> **Work instruction**
How many lines in the items below contain the string "Interface"? Reply with the number only.
Raw data Block Start
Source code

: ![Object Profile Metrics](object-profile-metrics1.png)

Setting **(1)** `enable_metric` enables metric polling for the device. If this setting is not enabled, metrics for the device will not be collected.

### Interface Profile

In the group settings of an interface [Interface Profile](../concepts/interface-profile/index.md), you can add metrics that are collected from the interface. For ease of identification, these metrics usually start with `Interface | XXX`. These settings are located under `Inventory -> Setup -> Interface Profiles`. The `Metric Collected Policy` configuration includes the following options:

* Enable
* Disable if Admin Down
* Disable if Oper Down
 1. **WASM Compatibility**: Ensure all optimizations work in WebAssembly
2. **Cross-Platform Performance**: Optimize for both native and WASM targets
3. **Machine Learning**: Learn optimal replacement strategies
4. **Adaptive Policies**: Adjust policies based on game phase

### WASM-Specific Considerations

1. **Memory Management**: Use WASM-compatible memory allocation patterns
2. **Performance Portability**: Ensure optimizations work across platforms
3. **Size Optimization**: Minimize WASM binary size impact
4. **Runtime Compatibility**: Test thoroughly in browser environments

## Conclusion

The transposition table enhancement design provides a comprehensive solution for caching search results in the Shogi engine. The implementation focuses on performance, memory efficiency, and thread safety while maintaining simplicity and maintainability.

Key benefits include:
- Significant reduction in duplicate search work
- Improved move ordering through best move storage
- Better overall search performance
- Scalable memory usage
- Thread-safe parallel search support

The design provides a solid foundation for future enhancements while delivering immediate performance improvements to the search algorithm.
Raw data Block End
> **Solution below**
2